The first thing that you need to do during divorce proceedings is show verifiable income, both for you and your spouse. This is needed to get a fair settlement whether you are trying to get alimony, avoid alimony, or work out child support payments. Regardless of the source of income you have, make sure you can provide proof of what it is and how much you earn. For a typical salary job, this includes providing your last paycheck stubs. If you own a business or work as an independent contractor, you can provide your tax documents.
Bank statements are also a good way to prove income. While you may not have your spouse's pay stubs, you can use the tax returns and bank statements to show their income as well. Remember unemployment insurance and pension benefits also count as income, so include that as well if it applies.
You should also know what type of debt you each have, and what joint debt you have. You can be responsible for your spouse's debt, so your lawyer will need this information. Any debt that was incurred after you got married will be considered marital debt in most cases. If you aren't sure about the debt and who is responsible for it, ask a divorce attorney.

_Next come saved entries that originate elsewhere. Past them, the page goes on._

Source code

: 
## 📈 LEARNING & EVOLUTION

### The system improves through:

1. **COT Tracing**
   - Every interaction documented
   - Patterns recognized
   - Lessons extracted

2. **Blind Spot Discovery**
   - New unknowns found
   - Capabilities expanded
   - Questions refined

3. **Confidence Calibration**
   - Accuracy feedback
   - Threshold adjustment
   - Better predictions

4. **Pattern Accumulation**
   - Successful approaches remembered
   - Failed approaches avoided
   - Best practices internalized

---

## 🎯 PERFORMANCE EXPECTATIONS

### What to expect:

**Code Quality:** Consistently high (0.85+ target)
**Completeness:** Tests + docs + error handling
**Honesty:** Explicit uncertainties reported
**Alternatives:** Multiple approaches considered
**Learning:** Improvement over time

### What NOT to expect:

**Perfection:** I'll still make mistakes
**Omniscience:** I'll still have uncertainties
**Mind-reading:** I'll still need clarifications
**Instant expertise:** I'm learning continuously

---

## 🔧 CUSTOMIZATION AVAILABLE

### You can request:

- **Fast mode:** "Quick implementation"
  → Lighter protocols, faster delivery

For example, an exception would be if your lawyer found out that your spouse had a credit card all on their own that you didn't know about. This should not be something for which you are personally responsible. To get a fair divorce settlement, look through your records so you know exactly what debt you have and who it belongs to. This includes credit cards, personal loans, business loans, tax debt, medical bills, and anything in collections.
Separation of Your Assets
For a fair divorce settlement, you also need to know whose assets belong to whom. Like your debt, assets that you had before getting married should still belong to you. Assets acquired during your marriage become marital assets, so those will be split up between you and your spouse. This part can get tricky. Be open minded about the assets that you want and the assets that you are willing to give up. If you have two cars, it's easy to divide them. However, if you own one home together, you may need to decide if you will keep the home or your spouse will.